History

08 Haz 1801

Reverend Edward Daniel Clarke, a Cambridge University professor, recounts his impressions of local customs in the village of Athienou

 

Reverend Edward Daniel Clarke, a Cambridge University professor, recounts his impressions of local customs in the village of Athienou:

The venerable pair with whom we rested in the village of Attién, were the parents of our mule-drivers, and owners of the mules. They made us welcome to their homely supper, by placing two planks across a couple of benches, and setting thereon boiled pumpkins, eggs, and some wine of the island in a hollow gourd. I observed upon the ground the sort of stones used for grinding corn, called Querns in Scotland, common also in Lapland, and in all parts of Palestine. These are the primaeval mills of the world; and they are still found in all corn countries, where rude and antient customs have not been liable to those changes introduced by refinement.
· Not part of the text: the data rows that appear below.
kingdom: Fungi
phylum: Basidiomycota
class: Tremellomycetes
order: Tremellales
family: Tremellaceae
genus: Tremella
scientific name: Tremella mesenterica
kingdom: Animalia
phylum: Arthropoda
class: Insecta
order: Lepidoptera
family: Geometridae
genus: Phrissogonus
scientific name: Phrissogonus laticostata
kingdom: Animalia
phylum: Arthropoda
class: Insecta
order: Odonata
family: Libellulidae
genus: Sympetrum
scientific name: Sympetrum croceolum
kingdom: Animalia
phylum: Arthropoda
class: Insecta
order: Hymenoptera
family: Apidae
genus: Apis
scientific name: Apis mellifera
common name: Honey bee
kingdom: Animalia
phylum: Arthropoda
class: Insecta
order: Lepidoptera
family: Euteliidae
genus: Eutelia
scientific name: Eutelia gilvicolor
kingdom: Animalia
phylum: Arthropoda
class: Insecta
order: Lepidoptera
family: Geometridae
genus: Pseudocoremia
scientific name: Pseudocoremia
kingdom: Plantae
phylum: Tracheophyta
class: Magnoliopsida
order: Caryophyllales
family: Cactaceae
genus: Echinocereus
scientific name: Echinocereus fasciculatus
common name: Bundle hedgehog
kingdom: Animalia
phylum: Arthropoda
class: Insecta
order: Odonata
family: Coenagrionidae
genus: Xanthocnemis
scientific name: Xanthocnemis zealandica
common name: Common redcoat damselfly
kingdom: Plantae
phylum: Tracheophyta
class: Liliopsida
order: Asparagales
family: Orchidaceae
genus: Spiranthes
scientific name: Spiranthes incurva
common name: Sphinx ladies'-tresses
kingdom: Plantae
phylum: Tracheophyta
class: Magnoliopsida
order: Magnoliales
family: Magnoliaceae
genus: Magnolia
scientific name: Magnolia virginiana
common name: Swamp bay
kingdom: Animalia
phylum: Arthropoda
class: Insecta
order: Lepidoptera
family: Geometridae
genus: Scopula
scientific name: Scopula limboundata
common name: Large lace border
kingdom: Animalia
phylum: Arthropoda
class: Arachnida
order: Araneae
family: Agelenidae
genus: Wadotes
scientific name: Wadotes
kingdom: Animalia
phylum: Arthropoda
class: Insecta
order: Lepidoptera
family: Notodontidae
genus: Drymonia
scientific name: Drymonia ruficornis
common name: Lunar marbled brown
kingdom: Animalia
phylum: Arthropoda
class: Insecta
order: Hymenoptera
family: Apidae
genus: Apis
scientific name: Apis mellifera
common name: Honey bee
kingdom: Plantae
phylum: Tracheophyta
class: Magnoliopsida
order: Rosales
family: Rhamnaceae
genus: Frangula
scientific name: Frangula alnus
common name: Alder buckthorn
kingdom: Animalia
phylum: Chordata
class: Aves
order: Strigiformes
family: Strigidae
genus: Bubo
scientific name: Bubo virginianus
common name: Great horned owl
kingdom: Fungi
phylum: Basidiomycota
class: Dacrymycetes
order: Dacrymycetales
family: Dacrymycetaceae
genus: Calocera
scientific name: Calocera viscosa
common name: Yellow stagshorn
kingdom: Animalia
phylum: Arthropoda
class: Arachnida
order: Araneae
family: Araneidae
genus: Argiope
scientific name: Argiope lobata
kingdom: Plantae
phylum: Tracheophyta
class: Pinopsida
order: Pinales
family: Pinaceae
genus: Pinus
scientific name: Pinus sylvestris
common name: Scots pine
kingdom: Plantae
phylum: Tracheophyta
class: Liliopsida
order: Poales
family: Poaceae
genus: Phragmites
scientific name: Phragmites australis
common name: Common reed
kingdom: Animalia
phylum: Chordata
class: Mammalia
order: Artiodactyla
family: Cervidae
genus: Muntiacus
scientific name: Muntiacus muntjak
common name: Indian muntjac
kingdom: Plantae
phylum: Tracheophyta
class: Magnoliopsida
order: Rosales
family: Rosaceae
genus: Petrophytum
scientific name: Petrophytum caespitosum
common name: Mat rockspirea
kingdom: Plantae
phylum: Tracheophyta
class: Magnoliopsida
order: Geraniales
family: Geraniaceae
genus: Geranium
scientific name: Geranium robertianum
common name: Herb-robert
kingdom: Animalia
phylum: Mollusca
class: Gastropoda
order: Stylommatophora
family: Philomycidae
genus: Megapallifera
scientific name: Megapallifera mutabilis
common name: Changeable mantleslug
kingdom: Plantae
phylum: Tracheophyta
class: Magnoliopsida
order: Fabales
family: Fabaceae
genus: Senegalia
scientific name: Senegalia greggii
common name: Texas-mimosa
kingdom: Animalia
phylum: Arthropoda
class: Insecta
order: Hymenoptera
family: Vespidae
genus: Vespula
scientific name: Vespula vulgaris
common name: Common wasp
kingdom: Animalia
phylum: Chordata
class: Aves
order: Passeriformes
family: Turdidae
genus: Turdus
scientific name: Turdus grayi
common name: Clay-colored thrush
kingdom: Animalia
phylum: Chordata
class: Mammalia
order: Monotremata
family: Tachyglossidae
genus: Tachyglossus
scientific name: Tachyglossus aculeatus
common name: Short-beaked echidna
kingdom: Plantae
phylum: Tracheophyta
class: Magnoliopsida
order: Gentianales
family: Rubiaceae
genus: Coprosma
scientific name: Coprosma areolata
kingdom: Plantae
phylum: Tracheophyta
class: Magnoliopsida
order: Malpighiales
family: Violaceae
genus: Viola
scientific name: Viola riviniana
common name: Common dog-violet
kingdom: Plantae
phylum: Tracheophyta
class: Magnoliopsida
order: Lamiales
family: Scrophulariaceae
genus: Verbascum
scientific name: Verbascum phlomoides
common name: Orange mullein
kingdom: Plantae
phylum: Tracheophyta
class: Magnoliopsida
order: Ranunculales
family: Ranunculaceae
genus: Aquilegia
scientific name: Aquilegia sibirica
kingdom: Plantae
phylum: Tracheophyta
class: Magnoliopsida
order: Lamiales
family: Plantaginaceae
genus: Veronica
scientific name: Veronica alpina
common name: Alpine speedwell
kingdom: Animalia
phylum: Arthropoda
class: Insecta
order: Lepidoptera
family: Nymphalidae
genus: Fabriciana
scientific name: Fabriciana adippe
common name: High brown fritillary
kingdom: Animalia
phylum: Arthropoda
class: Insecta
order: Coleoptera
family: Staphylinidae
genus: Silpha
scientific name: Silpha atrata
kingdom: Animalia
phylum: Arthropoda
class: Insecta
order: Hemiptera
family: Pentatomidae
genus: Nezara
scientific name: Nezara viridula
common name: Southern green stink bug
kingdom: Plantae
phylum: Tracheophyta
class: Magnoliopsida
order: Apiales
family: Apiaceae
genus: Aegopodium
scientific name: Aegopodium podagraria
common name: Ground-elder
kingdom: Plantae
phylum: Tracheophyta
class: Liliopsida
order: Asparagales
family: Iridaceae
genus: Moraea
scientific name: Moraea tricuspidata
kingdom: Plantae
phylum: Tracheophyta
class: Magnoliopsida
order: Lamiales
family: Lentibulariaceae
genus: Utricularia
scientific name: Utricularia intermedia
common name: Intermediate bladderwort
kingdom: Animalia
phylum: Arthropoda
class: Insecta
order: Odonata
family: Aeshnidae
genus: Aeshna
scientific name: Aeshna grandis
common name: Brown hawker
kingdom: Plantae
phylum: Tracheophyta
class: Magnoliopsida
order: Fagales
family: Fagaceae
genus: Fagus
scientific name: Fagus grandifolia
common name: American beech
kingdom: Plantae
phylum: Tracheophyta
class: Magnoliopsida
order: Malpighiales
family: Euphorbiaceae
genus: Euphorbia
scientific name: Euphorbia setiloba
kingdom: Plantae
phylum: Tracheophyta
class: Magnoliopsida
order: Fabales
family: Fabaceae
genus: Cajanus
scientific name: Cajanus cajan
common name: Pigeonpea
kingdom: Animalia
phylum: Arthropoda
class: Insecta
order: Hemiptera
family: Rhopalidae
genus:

The employment of grinding with these mills is confined solely to females; and the practice illustrates the observation of our Saviour, alluding to this custom in his prediction concerning the day of judgement: “Two women shall be grinding at the mill; the one shall be taken, and the other left.” In these little cottages we found very large establishments for bees, but all the honey thus made is demanded by the Governor; so that keeping these insects is only considered as the means of an additional tax. The manner, however, in which the honey is collected, is so curious, and so worthy of imitation, that it merits a particular description: the contrivance is very simple, and was doubtless suggested by the more antient custom, still used in the Crimea, of harbouring bees in Cylinders made from the bark of trees. They build up a wall formed entirely of earthen cylinders, each about three feet in length, placed, one above the other, horizontally, and closed at the extremities with mortar. This wall is the covered with a shed, and upwards of one hundred swarms may thus be maintained within a very small compass. Close to this village grew the largest Carob-tree we noticed in all our travels. It is, by some, called St. John bread-tree; the Ceratonia Siliqua of Linnaeus. It was covered with fruit, the pods being then green, and had attained the size of our largest English oaks. We could neither discover nor hear of antiquities near this village; except one large reservoir for water, pointed out as an ancient work, although probably of Venetian origin. This is still in a perfect state, lined with square blocks of stone, about twenty-five feet deep, and fifteen feet wide. It is situated in a field close to the village.